The data come from a new measurement developed by the independent Social Metrics Commission (SMC), which is being integrated into UK government statistics. This is a good step for getting a more accurate picture of poverty, which Human Rights Watch has called for since 2019.

According to the SMC’s data, half of those children in poverty live in families with three or more children and half also are in households where the youngest child is under five. 

This is, in part, the outcome of the UK’s “two-child limit,” which cuts off child-related social security support to low-income households after the second child, hurting large families. Civil society groups have warned against the policy since it was introduced by the previous government in April 2017.

Despite clear evidence that the two-child limit is driving increasing child poverty and mounting pressure, including from within its ranks, the Labour government has so far resisted calls to repeal it, missing an opportunity to do so in the October budget.

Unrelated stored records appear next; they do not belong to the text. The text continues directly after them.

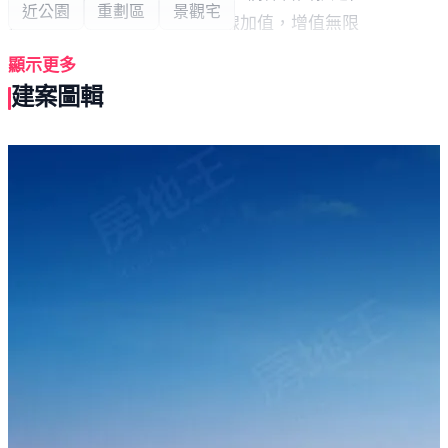
近公園
重劃區
景觀宅
捷運紫線+新台17線，黃金雙線加值，增值無限
國際新灣區、半導體產業、軌道路網齊聚
顯示更多
世界級科技建設遠見，讓明日房價與海景增值看得見！
建案圖輯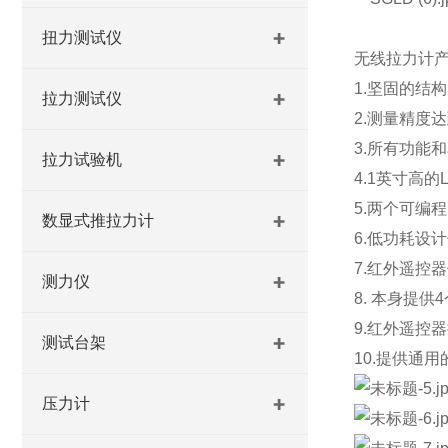
扭力测试仪
无线拉力计
1.坚固的结
拉力测试仪
2.测量精度
3.所有功能
拉力试验机
4.1英寸高的
5.两个可编
数显式推拉力计
6.低功耗设
7.红外遥控
测力仪
8. 本身提供
4
9.红外遥控器
测试台架
10.提供通
压力计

The government instead points to the child poverty taskforce it set up in July, though neither the taskforce’s terms of reference nor its strategy framework mention the two-child limit beyond references to “considering social security reforms.”

Tackling child poverty requires addressing structural factors such as wage and benefit levels, housing costs, childcare provision, and nutrition, as well as developing coordinated strategies, which take time. A taskforce can and should do those things.

But delaying action to end the two-child limit while waiting for the findings and recommendations of a taskforce means leaving more children exposed to poverty and its harmful impact on their rights.

Children in families making decisions about whether their low incomes will stretch to pay for food, electricity, or new school shoes, do not have the luxury of time.